Return the lines exactly as they appear, starting with the line that contains "results in <instances>...</instances>. Each" and continuing through the last line, with both ends included. Leave the pictures out of your answer.

+-------+

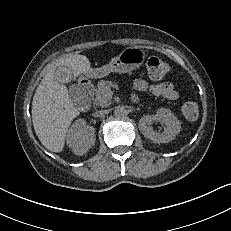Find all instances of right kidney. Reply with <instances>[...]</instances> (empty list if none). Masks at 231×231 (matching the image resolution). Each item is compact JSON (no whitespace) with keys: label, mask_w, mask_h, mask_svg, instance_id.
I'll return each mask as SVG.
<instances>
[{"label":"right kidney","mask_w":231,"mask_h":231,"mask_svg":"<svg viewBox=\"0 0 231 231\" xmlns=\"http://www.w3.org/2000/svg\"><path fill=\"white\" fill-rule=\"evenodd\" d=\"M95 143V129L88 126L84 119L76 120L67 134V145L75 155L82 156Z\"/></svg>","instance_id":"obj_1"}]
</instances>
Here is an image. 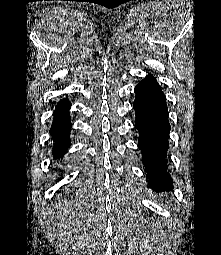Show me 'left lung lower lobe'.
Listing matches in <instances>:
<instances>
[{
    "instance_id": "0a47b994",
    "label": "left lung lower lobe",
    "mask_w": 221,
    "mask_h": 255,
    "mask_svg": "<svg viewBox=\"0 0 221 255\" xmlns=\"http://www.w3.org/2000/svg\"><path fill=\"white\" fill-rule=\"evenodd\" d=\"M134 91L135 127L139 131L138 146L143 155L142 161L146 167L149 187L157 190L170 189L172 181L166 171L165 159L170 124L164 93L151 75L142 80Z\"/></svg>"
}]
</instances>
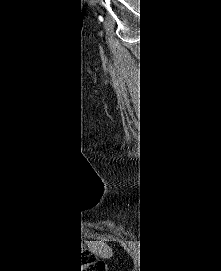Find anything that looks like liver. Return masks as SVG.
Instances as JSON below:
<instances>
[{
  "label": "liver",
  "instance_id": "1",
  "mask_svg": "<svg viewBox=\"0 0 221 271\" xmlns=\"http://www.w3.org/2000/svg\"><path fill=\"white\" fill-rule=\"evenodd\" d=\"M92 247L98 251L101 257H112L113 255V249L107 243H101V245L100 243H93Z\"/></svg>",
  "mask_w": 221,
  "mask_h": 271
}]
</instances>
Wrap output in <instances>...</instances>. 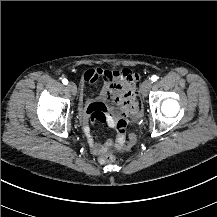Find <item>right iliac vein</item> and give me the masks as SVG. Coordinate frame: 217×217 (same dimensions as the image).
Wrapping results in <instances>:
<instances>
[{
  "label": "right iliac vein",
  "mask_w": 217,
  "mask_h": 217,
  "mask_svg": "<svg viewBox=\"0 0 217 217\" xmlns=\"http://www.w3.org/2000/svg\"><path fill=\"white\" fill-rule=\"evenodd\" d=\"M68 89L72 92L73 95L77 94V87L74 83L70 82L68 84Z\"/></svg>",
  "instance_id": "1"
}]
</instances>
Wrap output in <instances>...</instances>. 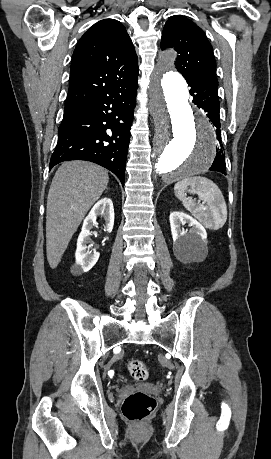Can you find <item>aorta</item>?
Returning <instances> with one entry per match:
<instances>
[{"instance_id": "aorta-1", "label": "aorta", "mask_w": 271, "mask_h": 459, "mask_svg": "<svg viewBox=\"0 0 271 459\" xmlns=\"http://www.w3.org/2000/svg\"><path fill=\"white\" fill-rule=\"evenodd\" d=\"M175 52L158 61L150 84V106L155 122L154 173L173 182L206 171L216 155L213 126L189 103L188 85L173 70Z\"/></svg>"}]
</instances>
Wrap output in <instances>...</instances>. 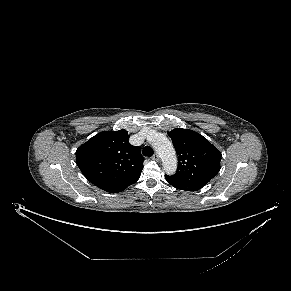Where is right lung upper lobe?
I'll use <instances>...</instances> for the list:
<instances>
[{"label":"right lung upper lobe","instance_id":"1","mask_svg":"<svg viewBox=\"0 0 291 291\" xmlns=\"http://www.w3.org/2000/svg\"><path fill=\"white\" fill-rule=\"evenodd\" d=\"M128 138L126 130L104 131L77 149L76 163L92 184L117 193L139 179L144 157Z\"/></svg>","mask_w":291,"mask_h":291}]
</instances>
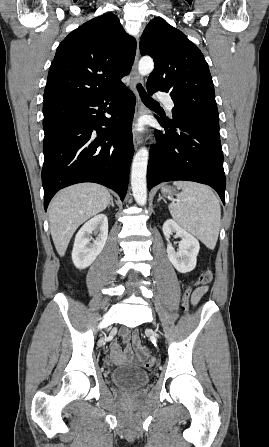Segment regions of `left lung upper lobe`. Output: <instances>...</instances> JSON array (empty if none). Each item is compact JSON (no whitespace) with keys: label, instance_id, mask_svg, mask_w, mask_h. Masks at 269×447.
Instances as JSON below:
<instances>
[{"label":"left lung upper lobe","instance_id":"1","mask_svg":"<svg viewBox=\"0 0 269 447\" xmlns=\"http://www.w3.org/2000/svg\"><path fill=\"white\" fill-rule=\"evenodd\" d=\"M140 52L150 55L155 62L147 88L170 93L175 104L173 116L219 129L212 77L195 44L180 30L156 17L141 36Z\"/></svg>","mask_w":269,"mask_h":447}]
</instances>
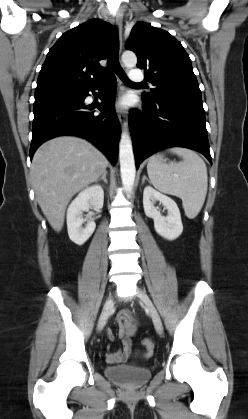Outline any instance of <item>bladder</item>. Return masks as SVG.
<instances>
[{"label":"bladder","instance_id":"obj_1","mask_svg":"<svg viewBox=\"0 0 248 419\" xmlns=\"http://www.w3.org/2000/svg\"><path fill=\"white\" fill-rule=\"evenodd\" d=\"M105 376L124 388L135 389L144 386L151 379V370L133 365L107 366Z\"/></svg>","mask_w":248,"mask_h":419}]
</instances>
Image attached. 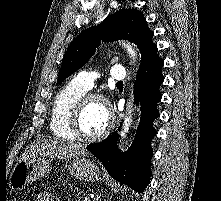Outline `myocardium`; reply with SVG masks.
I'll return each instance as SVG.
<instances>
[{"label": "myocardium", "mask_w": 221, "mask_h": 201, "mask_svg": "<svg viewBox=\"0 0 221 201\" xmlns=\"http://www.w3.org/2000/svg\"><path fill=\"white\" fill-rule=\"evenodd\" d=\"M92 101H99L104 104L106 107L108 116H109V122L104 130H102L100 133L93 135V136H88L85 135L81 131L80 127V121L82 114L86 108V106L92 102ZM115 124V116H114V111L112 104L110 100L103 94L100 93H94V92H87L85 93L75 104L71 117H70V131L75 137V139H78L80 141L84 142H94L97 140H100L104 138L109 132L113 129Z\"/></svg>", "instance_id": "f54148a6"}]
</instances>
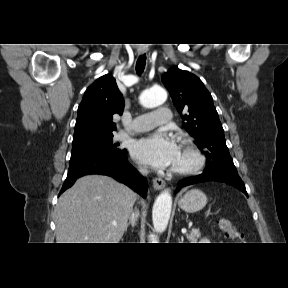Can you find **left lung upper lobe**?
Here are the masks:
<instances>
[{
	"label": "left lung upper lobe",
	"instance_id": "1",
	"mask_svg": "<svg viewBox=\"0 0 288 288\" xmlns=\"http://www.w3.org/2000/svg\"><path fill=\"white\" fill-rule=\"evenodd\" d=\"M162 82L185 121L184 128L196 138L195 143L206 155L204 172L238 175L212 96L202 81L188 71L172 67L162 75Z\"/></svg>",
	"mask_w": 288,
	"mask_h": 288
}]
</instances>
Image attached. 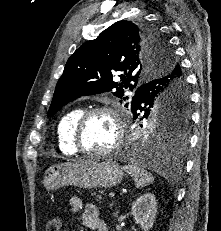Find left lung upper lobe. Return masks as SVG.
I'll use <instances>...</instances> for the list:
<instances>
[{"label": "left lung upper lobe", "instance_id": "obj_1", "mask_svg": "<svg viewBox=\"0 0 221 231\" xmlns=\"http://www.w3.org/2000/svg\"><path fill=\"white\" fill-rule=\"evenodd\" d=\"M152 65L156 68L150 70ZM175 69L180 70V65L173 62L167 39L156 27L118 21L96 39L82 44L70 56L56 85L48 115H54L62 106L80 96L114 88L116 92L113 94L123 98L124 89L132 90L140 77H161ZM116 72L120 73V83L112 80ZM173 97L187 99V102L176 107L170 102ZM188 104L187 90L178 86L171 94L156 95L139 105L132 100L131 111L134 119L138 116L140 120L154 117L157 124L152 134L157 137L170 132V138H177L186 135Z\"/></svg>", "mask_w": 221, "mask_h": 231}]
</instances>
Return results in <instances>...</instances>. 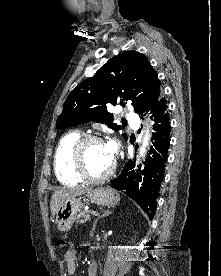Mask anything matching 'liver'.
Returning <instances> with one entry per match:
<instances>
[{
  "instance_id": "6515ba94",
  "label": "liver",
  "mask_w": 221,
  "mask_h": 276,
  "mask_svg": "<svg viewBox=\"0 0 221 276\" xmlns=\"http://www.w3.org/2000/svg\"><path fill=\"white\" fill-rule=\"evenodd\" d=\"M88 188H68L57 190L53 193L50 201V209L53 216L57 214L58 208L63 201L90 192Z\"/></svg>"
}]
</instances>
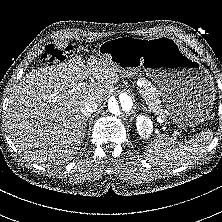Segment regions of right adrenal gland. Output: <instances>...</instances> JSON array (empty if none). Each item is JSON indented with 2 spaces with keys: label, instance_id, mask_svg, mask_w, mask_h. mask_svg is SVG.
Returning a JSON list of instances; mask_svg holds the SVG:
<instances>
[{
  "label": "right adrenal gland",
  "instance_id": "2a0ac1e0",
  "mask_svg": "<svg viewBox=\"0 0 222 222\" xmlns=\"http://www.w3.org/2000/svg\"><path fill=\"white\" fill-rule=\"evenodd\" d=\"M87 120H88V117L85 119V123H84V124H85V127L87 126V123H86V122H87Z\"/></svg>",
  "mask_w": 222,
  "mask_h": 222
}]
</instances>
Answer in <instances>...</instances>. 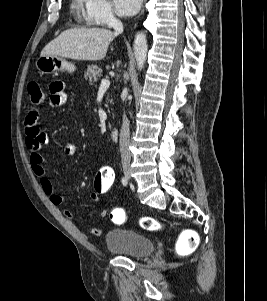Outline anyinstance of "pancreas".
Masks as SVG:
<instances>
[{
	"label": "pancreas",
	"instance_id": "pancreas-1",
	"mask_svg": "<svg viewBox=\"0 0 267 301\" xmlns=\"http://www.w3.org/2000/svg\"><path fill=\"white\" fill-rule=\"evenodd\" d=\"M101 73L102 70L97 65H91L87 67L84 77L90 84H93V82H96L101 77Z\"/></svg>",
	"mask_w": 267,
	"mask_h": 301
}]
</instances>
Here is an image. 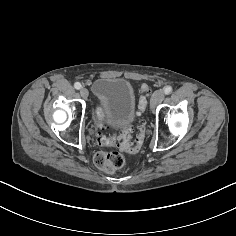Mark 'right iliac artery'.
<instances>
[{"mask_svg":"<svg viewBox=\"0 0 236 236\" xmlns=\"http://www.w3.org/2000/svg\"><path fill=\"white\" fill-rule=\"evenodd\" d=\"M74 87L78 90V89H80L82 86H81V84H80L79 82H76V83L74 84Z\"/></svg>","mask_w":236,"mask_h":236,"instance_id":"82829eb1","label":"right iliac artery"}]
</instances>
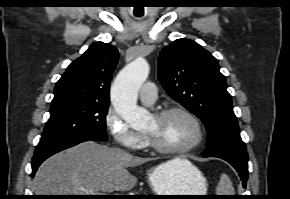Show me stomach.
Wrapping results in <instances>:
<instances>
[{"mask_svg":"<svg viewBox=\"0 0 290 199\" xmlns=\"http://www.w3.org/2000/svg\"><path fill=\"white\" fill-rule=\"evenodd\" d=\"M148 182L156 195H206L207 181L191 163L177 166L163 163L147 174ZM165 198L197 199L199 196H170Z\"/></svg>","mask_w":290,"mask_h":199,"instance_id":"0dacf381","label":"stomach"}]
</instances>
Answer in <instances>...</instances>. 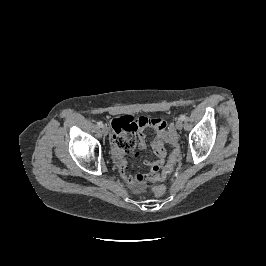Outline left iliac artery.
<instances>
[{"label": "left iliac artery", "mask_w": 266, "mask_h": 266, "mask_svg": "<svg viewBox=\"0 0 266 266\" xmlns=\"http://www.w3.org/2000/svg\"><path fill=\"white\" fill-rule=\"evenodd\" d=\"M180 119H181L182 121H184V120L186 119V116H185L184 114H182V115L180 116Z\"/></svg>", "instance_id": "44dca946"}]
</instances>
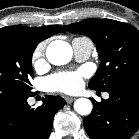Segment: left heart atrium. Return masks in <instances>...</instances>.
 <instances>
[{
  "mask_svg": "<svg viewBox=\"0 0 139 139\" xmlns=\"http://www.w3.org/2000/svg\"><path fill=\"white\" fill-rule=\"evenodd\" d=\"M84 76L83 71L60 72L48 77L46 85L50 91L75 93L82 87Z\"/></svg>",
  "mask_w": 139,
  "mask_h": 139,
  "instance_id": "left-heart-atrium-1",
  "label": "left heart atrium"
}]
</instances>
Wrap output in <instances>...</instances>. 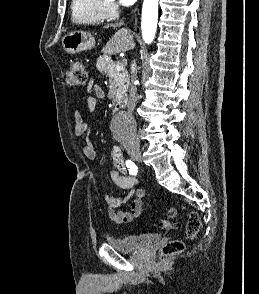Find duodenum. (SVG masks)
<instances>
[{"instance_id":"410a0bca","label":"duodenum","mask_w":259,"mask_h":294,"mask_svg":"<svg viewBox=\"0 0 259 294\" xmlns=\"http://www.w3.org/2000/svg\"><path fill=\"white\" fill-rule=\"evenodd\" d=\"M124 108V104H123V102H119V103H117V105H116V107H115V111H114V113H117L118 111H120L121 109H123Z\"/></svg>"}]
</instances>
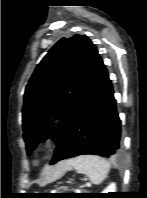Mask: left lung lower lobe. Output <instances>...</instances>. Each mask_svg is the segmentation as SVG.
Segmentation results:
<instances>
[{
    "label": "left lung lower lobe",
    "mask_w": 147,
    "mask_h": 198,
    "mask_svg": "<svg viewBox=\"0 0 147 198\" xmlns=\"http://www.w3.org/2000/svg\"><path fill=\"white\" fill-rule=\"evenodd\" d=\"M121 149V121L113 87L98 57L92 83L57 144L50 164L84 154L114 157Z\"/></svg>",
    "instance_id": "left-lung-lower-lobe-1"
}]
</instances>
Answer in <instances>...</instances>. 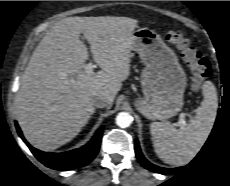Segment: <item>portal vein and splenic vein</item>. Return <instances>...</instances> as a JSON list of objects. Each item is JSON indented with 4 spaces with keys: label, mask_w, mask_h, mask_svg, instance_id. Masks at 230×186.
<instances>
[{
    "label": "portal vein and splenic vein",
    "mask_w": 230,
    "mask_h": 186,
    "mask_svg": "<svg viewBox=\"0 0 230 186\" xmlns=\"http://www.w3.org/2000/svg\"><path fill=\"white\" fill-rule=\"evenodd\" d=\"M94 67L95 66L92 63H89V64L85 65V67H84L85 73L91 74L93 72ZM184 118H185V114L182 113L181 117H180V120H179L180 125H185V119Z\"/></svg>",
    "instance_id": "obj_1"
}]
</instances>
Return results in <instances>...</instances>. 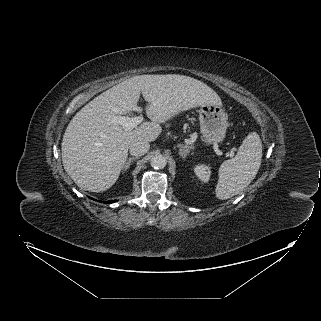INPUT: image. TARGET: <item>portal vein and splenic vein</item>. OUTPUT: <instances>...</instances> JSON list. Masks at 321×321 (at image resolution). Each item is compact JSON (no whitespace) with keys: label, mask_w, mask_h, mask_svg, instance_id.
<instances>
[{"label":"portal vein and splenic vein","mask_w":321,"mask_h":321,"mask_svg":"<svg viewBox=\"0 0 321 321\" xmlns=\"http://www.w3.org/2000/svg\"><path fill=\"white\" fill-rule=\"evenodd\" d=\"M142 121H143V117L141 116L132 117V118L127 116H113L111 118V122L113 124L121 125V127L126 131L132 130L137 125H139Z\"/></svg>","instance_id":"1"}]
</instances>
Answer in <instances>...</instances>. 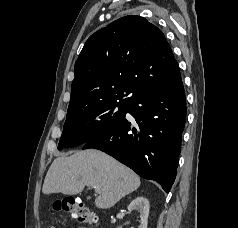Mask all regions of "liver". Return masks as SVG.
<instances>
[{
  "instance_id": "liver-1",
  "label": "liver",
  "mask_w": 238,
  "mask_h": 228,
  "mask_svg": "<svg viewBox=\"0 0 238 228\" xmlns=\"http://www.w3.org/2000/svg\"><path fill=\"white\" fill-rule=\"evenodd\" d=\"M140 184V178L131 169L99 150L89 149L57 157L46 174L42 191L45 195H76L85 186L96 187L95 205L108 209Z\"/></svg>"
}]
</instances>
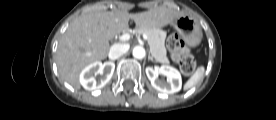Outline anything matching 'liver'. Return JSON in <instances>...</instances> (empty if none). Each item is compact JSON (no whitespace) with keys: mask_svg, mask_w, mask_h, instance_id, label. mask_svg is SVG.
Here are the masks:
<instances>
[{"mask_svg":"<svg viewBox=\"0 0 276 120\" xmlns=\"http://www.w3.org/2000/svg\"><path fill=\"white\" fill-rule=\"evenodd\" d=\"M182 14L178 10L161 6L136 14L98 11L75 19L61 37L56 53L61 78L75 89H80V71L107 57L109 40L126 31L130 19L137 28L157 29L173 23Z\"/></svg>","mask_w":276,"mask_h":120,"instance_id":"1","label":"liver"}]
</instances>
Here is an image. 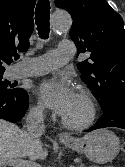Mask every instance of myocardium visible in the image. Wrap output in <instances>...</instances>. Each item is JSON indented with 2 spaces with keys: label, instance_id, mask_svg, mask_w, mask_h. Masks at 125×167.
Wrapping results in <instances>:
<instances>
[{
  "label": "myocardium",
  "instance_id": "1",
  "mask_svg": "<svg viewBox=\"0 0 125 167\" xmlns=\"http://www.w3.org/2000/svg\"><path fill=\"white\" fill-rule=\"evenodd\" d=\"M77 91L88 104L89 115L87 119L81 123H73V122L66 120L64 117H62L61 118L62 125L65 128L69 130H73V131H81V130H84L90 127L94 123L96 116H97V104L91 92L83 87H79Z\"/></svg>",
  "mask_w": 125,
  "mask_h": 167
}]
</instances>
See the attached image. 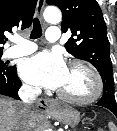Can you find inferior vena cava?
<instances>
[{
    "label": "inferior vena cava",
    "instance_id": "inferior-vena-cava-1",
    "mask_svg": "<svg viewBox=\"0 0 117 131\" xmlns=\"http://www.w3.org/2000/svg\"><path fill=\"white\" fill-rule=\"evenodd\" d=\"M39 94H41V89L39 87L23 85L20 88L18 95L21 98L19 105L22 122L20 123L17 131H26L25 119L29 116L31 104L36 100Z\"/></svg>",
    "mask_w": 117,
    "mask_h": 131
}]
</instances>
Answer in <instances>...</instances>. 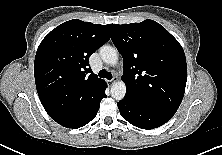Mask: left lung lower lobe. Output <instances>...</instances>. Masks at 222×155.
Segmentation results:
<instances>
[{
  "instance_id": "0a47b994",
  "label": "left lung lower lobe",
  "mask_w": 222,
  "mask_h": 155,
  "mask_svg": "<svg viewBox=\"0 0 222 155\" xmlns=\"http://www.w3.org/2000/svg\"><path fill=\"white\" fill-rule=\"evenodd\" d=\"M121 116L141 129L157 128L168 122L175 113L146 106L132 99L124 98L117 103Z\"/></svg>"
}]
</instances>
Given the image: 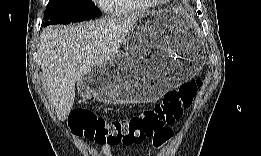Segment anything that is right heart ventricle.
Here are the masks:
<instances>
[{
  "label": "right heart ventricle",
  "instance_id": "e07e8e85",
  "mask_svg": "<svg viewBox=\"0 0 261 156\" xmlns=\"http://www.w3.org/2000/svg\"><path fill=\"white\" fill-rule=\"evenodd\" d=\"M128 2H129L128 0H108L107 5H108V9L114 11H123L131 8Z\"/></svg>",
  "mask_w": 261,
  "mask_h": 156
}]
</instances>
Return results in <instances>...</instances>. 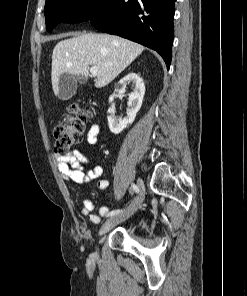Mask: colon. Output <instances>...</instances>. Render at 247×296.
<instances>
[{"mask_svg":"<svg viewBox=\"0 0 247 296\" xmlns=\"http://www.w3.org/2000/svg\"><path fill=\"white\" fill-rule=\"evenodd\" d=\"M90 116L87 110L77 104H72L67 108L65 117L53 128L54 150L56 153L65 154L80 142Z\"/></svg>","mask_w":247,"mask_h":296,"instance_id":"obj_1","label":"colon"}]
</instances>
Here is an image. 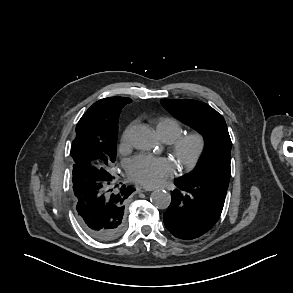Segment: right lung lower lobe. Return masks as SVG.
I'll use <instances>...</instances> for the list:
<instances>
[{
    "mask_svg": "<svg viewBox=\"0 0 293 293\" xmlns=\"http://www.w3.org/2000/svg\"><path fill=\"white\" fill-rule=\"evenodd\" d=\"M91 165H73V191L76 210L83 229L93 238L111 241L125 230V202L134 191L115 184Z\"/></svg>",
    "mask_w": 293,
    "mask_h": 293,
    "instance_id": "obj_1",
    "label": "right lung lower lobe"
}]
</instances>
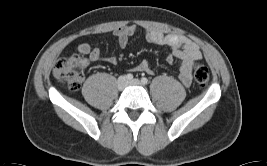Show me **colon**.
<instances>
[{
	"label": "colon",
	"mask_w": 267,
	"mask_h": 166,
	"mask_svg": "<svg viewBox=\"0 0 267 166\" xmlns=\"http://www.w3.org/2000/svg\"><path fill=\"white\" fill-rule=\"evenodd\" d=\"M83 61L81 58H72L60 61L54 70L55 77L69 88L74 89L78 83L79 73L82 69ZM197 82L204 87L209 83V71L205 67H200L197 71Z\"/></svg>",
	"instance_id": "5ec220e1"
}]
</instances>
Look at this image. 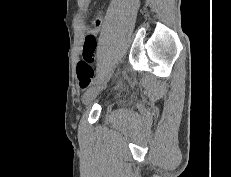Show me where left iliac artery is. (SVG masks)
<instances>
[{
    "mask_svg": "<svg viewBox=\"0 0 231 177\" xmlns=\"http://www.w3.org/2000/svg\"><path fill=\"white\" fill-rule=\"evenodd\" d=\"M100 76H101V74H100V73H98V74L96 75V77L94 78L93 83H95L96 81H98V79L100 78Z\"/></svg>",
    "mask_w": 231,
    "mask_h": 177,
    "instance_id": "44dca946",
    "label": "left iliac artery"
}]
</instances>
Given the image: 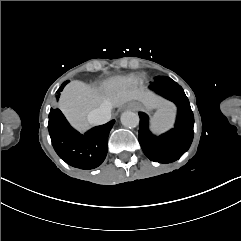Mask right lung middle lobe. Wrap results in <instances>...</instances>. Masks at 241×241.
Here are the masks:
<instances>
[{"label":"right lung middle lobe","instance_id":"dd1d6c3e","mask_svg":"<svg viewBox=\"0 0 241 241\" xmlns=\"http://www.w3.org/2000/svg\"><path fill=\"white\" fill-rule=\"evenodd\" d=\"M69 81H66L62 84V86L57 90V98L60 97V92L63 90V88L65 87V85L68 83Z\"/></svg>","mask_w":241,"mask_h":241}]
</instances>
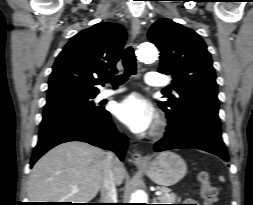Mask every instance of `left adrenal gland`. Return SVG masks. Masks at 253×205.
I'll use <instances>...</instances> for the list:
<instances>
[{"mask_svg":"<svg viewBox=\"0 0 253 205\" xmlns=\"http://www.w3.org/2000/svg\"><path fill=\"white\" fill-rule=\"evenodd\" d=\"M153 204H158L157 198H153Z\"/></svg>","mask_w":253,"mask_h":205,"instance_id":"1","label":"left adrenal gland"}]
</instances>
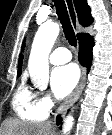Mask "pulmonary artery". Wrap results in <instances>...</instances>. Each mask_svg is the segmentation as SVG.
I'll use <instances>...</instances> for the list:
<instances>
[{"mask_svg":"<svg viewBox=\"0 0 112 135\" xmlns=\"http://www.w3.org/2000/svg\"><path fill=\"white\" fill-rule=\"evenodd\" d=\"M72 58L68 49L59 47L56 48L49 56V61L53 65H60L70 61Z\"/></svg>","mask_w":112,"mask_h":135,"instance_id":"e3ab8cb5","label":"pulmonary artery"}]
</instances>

+-------+

● **THE COMPLETED TASK**
Mask "pulmonary artery". Wrap results in <instances>...</instances>. Each mask_svg is the segmentation as SVG.
I'll use <instances>...</instances> for the list:
<instances>
[{"mask_svg":"<svg viewBox=\"0 0 112 135\" xmlns=\"http://www.w3.org/2000/svg\"><path fill=\"white\" fill-rule=\"evenodd\" d=\"M72 58L68 49L59 47L56 48L49 56V61L53 65H60L70 61Z\"/></svg>","mask_w":112,"mask_h":135,"instance_id":"e3ab8cb5","label":"pulmonary artery"}]
</instances>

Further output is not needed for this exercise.